EXERCISE DATA |
## start

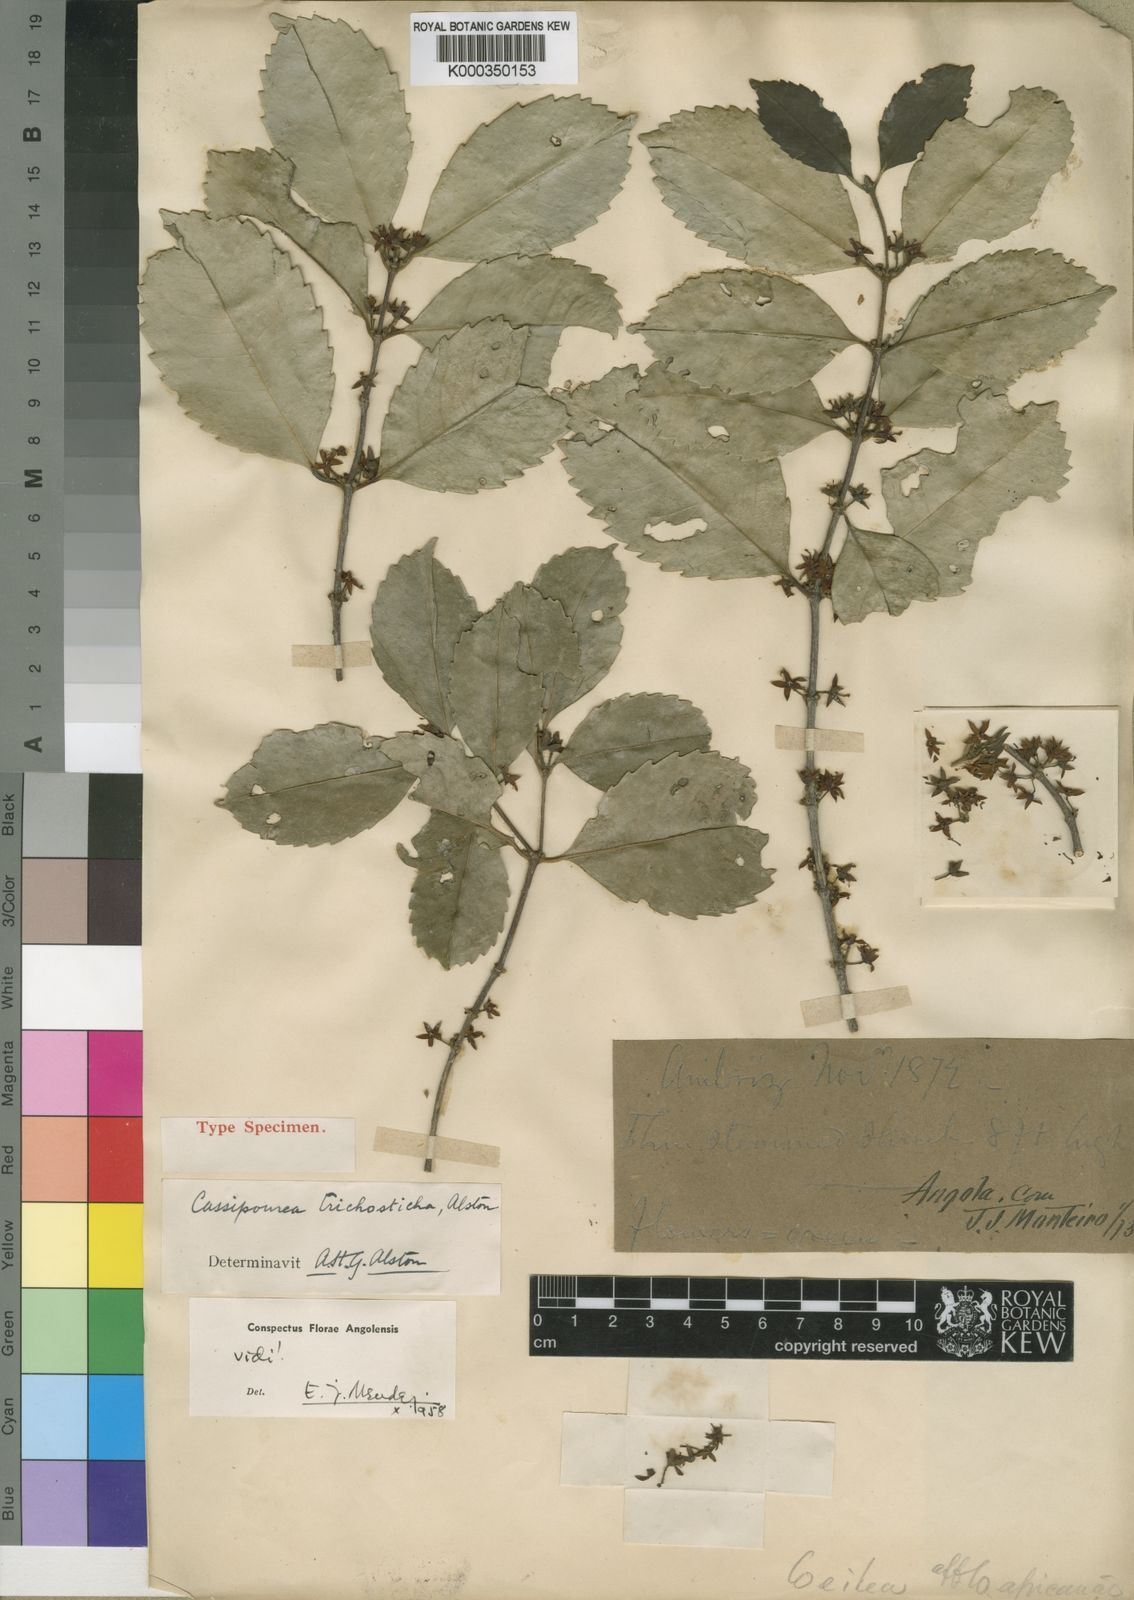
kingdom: Plantae
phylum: Tracheophyta
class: Magnoliopsida
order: Malpighiales
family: Rhizophoraceae
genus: Cassipourea
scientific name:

## end

Rewrite the lines above without the pictures, changing "scientific name" to "binomial name" and leaving everything else as it is.

kingdom: Plantae
phylum: Tracheophyta
class: Magnoliopsida
order: Malpighiales
family: Rhizophoraceae
genus: Cassipourea
binomial name:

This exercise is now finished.